27.  None of this has been argued before us (the parties perhaps having forgotten when the age of majority was changed). There is no need for us to express a view on the point. When I raised this subject during the course of the hearing, we were told that Matthew Fisher was in fact 21 at the relevant time, so the question does not arise. But in this case the express assignments of copyright in the music and words were quite separate from the recording contract. The idea that an infant might be held validly to have made an implied and gratuitous assignment of his copyright would, I think, have astonished both Lord Mansfield and Lord Denning.

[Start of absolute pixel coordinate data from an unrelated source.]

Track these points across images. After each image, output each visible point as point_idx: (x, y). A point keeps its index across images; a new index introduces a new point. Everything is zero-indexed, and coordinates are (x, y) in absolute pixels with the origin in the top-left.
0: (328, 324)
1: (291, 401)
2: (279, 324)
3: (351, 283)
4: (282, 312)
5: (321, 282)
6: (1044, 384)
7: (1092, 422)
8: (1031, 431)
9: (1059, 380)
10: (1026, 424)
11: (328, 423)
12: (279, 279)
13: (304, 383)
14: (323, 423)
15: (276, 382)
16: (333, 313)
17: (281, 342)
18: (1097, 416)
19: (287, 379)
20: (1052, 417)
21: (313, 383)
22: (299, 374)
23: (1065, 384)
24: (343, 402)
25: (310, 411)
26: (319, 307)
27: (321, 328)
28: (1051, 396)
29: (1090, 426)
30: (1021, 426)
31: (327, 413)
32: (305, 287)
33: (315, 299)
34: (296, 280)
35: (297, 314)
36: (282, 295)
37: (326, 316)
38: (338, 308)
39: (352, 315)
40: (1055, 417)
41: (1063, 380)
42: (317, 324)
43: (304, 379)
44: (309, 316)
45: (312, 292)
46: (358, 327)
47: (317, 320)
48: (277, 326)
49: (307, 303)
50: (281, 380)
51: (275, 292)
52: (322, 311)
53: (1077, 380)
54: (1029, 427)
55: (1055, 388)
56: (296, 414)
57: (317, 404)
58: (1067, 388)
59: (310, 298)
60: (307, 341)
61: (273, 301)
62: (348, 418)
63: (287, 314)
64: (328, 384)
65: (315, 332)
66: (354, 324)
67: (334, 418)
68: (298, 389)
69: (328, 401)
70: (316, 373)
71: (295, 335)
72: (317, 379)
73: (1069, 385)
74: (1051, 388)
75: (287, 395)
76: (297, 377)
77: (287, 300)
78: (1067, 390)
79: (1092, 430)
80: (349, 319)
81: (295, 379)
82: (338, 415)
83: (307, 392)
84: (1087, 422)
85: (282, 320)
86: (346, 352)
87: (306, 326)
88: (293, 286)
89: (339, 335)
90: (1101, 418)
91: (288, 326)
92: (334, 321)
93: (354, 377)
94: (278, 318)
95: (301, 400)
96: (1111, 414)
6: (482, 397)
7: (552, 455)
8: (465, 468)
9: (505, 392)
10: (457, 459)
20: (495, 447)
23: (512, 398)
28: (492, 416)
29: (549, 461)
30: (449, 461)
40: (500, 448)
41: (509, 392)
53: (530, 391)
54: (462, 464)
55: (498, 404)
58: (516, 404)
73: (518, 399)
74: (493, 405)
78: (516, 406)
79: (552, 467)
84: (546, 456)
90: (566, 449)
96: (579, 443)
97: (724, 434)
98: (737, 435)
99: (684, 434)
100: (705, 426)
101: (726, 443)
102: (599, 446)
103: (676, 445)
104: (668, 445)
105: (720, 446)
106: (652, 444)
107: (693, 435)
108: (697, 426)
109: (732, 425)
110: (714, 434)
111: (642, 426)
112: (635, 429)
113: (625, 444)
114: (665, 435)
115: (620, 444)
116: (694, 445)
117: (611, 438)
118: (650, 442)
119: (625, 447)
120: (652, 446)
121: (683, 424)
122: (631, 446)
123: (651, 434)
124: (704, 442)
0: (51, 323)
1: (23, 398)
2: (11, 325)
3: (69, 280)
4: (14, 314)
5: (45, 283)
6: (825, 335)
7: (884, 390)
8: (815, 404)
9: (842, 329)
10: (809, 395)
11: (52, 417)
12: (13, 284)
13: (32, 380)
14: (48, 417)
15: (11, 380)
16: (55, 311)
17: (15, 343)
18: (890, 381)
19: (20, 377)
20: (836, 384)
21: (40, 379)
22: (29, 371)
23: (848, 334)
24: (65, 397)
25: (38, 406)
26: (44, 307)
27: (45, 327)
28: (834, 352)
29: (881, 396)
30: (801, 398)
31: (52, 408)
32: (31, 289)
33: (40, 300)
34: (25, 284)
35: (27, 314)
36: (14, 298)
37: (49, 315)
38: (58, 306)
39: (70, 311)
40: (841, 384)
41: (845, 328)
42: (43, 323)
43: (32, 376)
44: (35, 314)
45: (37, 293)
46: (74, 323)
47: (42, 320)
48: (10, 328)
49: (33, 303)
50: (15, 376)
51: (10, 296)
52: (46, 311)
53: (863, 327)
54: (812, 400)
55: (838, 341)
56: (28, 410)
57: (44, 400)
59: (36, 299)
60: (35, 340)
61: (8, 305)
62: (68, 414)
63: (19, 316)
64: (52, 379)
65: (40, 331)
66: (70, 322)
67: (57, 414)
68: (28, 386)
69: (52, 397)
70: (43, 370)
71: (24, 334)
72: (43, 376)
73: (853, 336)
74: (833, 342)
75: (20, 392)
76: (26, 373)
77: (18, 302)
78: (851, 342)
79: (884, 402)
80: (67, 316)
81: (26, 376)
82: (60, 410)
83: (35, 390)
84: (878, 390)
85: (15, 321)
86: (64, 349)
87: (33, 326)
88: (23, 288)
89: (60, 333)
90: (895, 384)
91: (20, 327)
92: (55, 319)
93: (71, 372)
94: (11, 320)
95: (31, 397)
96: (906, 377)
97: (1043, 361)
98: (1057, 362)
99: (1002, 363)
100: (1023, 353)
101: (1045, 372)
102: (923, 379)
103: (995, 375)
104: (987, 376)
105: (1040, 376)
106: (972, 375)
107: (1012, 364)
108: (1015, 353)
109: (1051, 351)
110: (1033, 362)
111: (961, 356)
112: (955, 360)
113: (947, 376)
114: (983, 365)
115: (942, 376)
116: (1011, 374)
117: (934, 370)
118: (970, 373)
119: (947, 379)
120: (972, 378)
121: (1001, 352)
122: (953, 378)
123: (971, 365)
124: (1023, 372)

Had Matthew Fisher been under the age of 21, therefore, this would have been an additional reason for rejecting the respondents’ enterprising argument.

LORD MANCE

My Lords,

28.  I have had the benefit of reading in draft the opinions of all of your Lordships. For the reasons given by my noble and learned friends, Lord Neuberger of Abbotsbury, supplemented by those of Lord Walker of Gestingthorpe, I too agree that this appeal should be allowed and the declarations made by Blackburne J restored.

LORD NEUBERGER OF ABBOTSBURY

My Lords,

29.  This appeal concerns the ownership of the musical copyright in the song “A Whiter Shade of Pale", which was recorded by the band Procol Harum during April 1967 and first released as a single by Decca records under licence from Essex Music Ltd (“Essex”) on 12 May 1967. As Blackburne J said in his judgment at first instance, it was “one of the most successful popular songs of the late 1960s", and it is “no exaggeration to say that with the passage of time the song has achieved something approaching cult status” - [2006] EWHC 3239 Ch, paras 1 and 3.

The factual background

30.  The relevant facts, as found by the judge or were common ground, are as follows. The music in its original form was composed in early 1967 by the band’s lead singer and pianist, Gary Brooker, around lyrics written by the band’s manager, Keith Reid. Mr Brooker then recorded a demonstration tape of himself singing the song as he had composed it, accompanying himself on the piano. He played this tape to Mr Platz, the managing director of Essex, who told him that he considered it to be “a certain hit".